Mendengar kabar baik itu sejenak nafas Adolf mengalir normal.
“Terus kenapa mata dan telinga saya sering angin-anginan pak?”
“Hm..” si paranormal memejamkan matanya sebentar. “sebetulnya persoalannya sederhana saja. Mata dan telinga anda angin-anginan karena sudah tidak difungsikan lagi”

Adolf mengernyitkan dahi. “yang benar saja, justru mereka yang enggan saya fungsikan. Bapak bagaimana sih” jawabnya spontan.
“Maksud saya kedua indera bapak itu ngambek karena sudah tidak difungsikan sebagaimana mestinya”
“Saya jadi tidak mengerti. Selama ini mereka selalu saya fungsikan secara benar. Mata saya pakai melihat dan telinga saya pakai mendengar. Beres kan pak”
“Itulah masalahnya. Semua tidak boleh asal pakai. Ada norma-norma spiritual yang mesti diperhatikan”
“Maksudnya?”
“Dalam ilmu kebatinan setiap indera mempunyai hakekat masing-masing pada setiap masing-masing orang, sesuai profesi dan tanggungjawabnya di muka bumi. Em.. kalau boleh tahu profesi anda apa ya?”

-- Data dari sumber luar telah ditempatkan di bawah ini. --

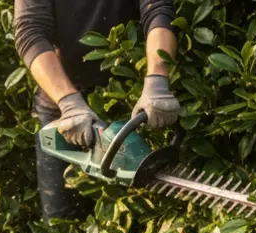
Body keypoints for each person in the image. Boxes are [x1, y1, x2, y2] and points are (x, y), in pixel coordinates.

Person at [14, 0, 180, 220]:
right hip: (61, 104)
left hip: (129, 94)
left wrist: (158, 80)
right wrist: (69, 102)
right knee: (62, 221)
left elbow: (158, 8)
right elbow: (30, 31)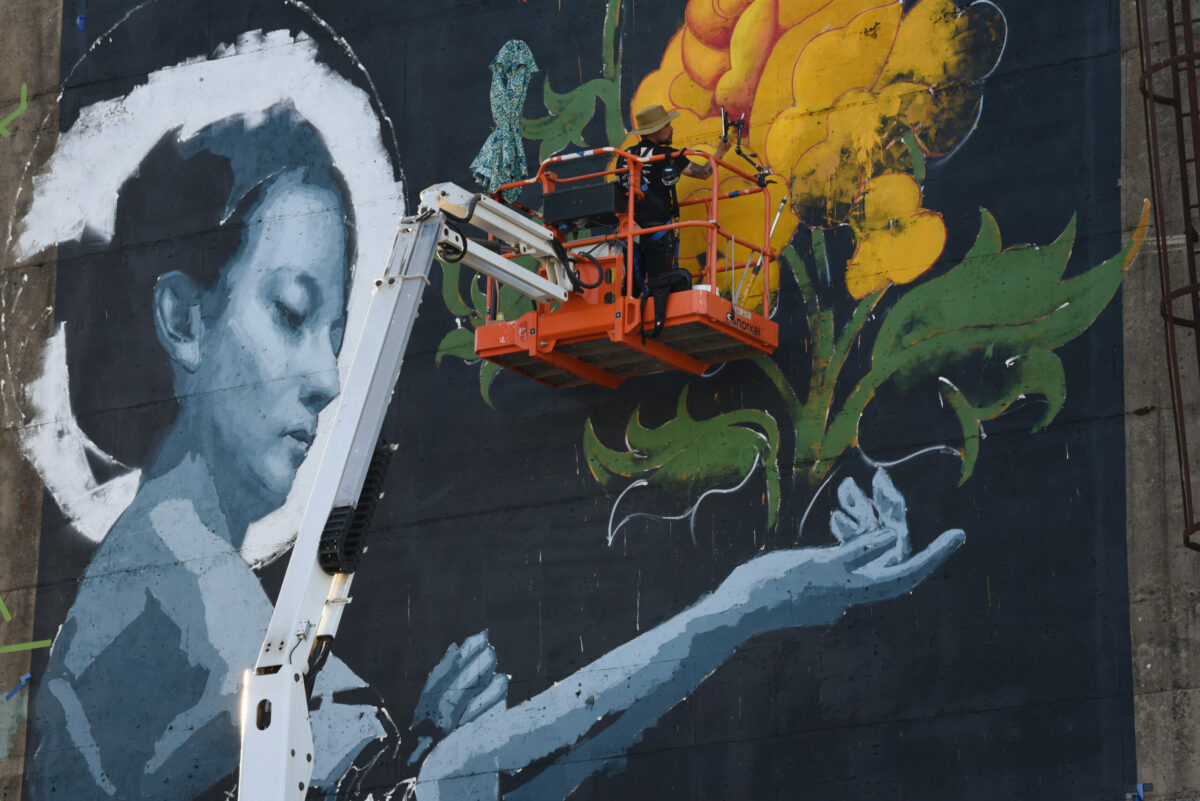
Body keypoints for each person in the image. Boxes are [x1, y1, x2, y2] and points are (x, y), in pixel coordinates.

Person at [26, 106, 390, 801]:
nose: (328, 378)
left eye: (336, 334)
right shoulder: (179, 572)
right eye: (292, 313)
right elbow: (364, 767)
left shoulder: (164, 554)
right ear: (184, 320)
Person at [620, 104, 730, 337]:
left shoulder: (624, 157)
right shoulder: (668, 155)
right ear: (655, 131)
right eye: (667, 125)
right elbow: (704, 173)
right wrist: (720, 151)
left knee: (632, 283)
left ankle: (622, 320)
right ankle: (659, 324)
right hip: (659, 235)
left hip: (630, 233)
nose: (671, 129)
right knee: (662, 281)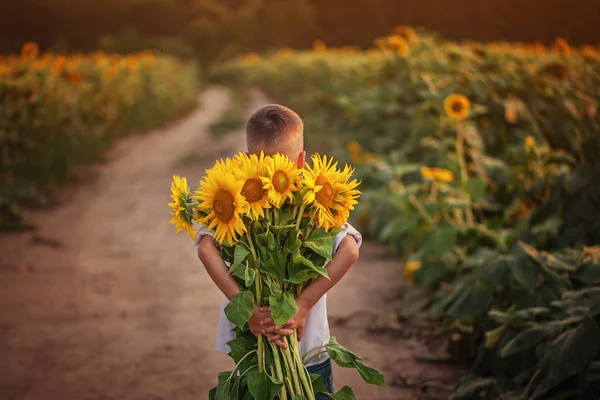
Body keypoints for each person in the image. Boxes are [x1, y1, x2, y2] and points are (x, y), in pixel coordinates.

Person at [196, 104, 361, 398]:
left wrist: (247, 311)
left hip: (253, 350)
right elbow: (349, 249)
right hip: (307, 348)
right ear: (301, 161)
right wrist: (303, 306)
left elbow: (206, 250)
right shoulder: (315, 201)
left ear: (248, 158)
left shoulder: (235, 203)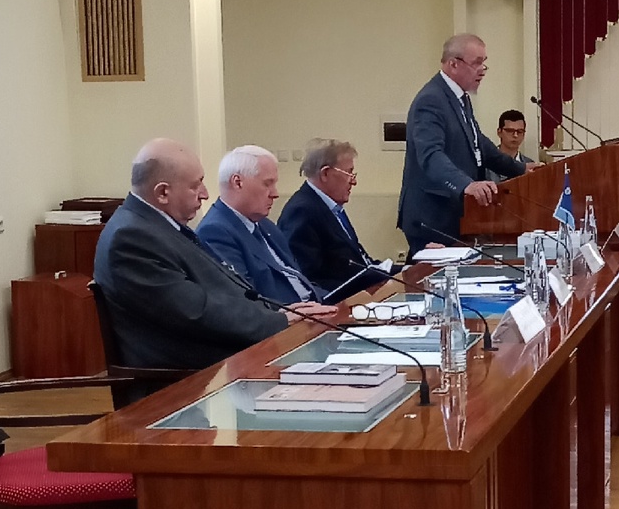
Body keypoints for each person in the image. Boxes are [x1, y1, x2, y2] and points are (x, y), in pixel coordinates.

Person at [92, 138, 333, 380]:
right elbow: (196, 311)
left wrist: (279, 311)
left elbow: (227, 289)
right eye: (195, 185)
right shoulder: (131, 237)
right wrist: (278, 321)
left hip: (224, 364)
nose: (205, 194)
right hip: (186, 380)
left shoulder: (157, 226)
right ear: (163, 192)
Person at [398, 32, 525, 254]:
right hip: (433, 217)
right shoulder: (431, 100)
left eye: (484, 63)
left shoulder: (460, 98)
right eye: (477, 63)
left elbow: (479, 145)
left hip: (455, 215)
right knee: (430, 275)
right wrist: (466, 184)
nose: (482, 70)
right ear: (453, 64)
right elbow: (431, 155)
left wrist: (521, 169)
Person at [197, 145, 331, 304]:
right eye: (267, 184)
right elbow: (245, 301)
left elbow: (298, 282)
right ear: (238, 182)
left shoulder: (266, 225)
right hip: (287, 316)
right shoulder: (214, 232)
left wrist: (337, 299)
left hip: (314, 308)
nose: (275, 194)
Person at [278, 138, 397, 300]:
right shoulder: (302, 211)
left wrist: (404, 270)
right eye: (349, 173)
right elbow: (309, 280)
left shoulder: (331, 207)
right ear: (325, 173)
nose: (354, 181)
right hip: (342, 303)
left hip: (364, 293)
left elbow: (361, 262)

“Saya pejabat legislatif pak”
Si Paranormal tersenyum. Lima detik berikut si Paranormal tertawa geli.
“Kok bapak malah tertawa sih!” bentak Adolf terusik.

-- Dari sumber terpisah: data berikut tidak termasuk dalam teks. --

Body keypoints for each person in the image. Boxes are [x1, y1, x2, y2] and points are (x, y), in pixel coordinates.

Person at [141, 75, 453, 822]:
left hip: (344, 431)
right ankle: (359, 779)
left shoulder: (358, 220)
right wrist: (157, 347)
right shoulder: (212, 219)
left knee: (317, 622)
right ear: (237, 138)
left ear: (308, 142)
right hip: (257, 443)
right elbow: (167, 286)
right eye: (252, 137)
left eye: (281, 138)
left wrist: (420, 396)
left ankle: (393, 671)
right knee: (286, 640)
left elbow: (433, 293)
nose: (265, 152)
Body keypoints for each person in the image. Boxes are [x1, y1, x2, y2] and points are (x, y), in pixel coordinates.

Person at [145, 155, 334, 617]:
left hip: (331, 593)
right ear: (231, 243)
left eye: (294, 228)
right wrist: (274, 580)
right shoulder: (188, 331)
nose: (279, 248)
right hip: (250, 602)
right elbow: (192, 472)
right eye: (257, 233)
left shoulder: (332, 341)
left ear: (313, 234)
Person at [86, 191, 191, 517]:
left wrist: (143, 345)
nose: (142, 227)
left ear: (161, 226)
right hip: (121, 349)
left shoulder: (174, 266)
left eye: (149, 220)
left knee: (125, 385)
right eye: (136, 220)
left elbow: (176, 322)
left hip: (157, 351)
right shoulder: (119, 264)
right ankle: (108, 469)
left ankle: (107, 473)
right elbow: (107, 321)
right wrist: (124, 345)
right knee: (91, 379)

“Sebetulnya akhir-akhir ini banyak sekali orang-orang berprofesi seperti anda yang datang pada saya dengan keluhan yang sama. Rupanya penyakit seperti ini sedang populer di kalangan kalian ya”
“Populer?”
“Makanya, pakai telinga dan mata kamu secara benar. Kalau tidak saya tak sanggup membayangkan akibat lanjutannya nanti” lanjut si Paranormal sambil terus tertawa tanpa henti. 
Sementara Adolf tetap diam seribu bahasa. Seperti orang dungu yang tak tahu mau berkata apa. Semakin Adolf bertambah bingung, semakin si Paranormal terbahak keras.